A piece in The New Yorker awhile back offered the following important observation about the American political landscape, testimony to the lasting impact of Reagan's revolution from the right more than thirty years ago:
Polarization...has affected the two parties differently. The Republican Party has drifted much farther to the right than the Democratic Party has drifted to the left. Jacob Hacker, a professor at Yale, whose 2006 book, “Off Center,” documented this trend, told me, citing Poole and Rosenthal’s data on congressional voting records, that, since 1975, “Senate Republicans moved roughly twice as far to the right as Senate Democrats moved to the left” and “House Republicans moved roughly six times as far to the right as House Democrats moved to the left.” In other words, the story of the past few decades is asymmetric polarization.
Two well-known Washington political analysts, Thomas Mann, of the bipartisan Brookings Institution, and Norman Ornstein, of the conservative American Enterprise Institute, agree. In a forthcoming book about Washington dysfunction, “It’s Even Worse Than It Looks,” they write, “One of our two major parties, the Republicans, has become an insurgent outlier—ideologically extreme, contemptuous of the inherited social and economic policy regime, scornful of compromise, unpersuaded by conventional understanding of facts, evidence and science, and dismissive of the legitimacy of its political opposition.”
Mann and Ornstein have expanded on these points recently in The Washington Post. What they do not note is that the attributes they correctly note in the current Republican Party are familiar ones from many episodes in history that ended, shall we say, unpleasantly. For example, it could surely correctly be said of the Nazi Party in Germany in 1930 that it was "ideologically extreme, contemptuous of the inherited social and economic policy regime, scornful of compromise, unpersuaded by conventional understanding of facts, evidence and science, and dismissive of the legitimacy of its political opposition."

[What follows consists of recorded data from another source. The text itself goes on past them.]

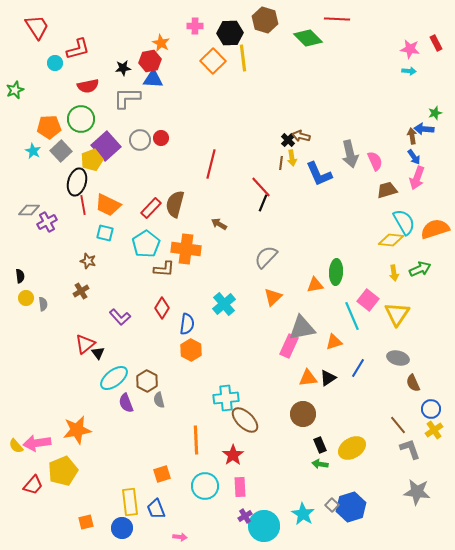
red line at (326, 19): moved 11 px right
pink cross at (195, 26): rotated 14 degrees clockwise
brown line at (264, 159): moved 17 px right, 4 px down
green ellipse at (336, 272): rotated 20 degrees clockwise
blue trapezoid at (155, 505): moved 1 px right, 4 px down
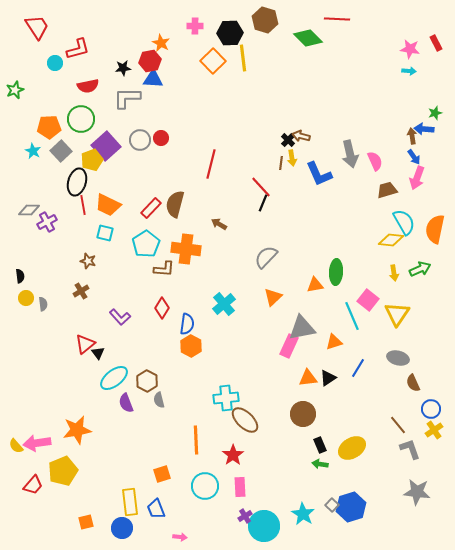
orange semicircle at (435, 229): rotated 60 degrees counterclockwise
orange hexagon at (191, 350): moved 4 px up
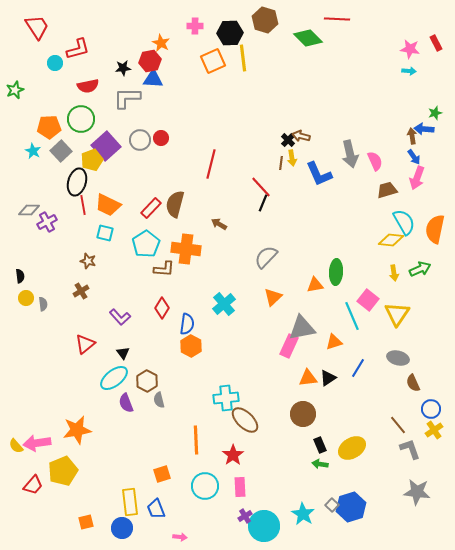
orange square at (213, 61): rotated 20 degrees clockwise
black triangle at (98, 353): moved 25 px right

That is at least part of what is at stake in today's U.S. Presidential election. Even if Obama wins, the threat remains, until the Republican Party changes or until it disintegrates entirely. The two consequential U.S. Presidents in the last hundred years have been (FD) Roosevelt and Reagan: both changed the terms of national discourse, so much so that those who followed them have been closer to them in policy even when from the opposite party (on domestic policy, Nixon was much closer to Roosevelt than, say, Clinton). Obama, alas, has not changed the terms of the national discourse, and has either been politically or constitutionally incapable of doing so. Even if he wins another term, the risk of disaster will remain until a Democratic leader can do what Roosevelt did.